§ **Assigned task**
Return the records below, line for line and unchanged, but without the pictures.

§ **Entries supplied**
BEGIN

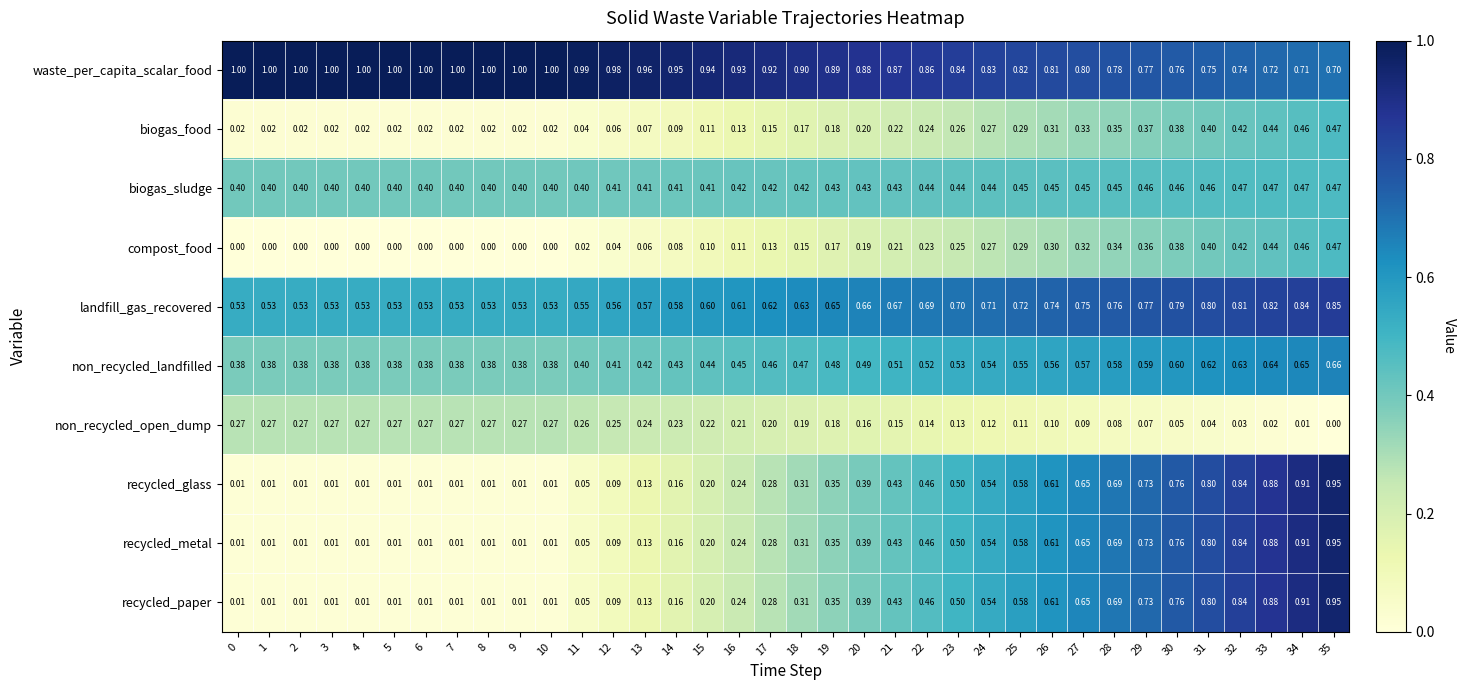

At which category is the sum across all series the highest?

35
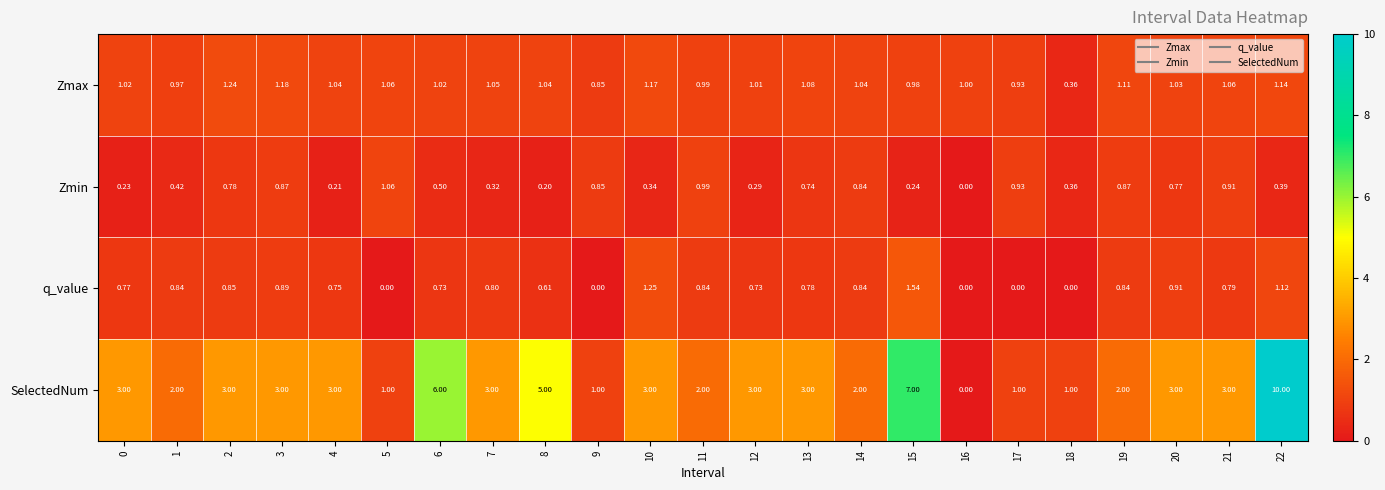

Between 14 and 17, which series saw the biggest shift?

SelectedNum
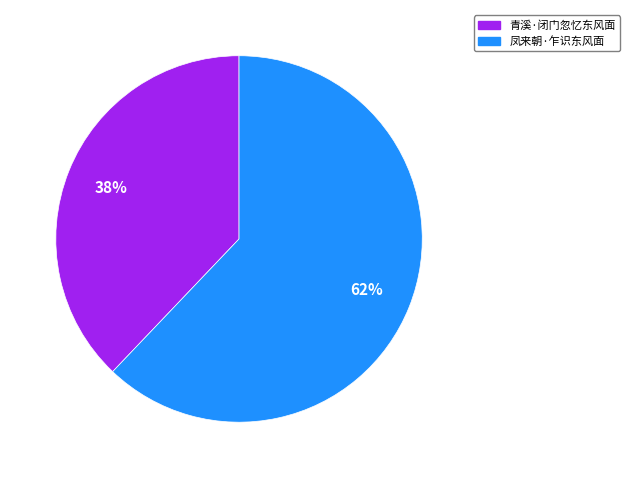

What is the largest slice in the pie chart?

凤来朝·乍识东风面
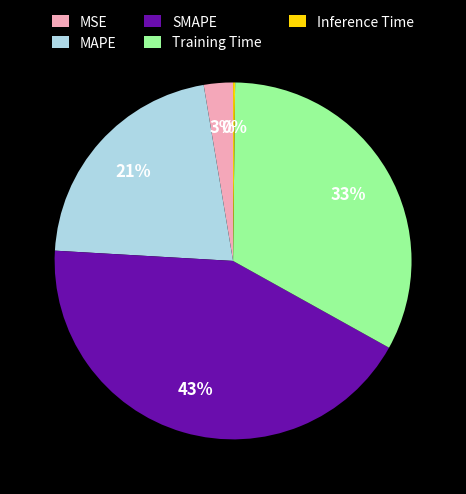

Which slice is the largest?

SMAPE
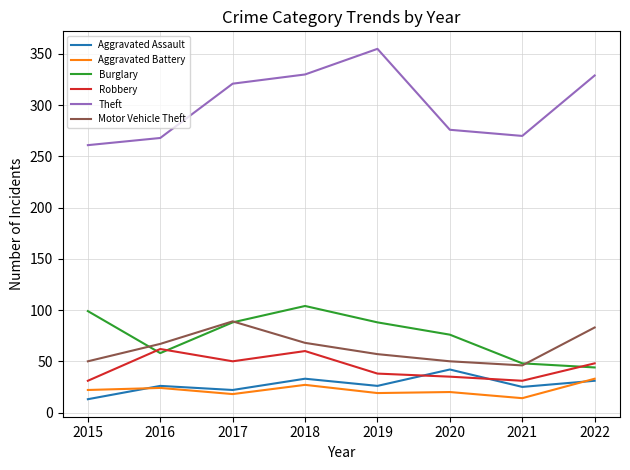

Between 2018 and 2021, which series saw the biggest shift?

Theft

END

§ **Task result**
At which category is the sum across all series the highest?

35

Between 14 and 17, which series saw the biggest shift?

SelectedNum

What is the largest slice in the pie chart?

凤来朝·乍识东风面

Which slice is the largest?

SMAPE

Between 2018 and 2021, which series saw the biggest shift?

Theft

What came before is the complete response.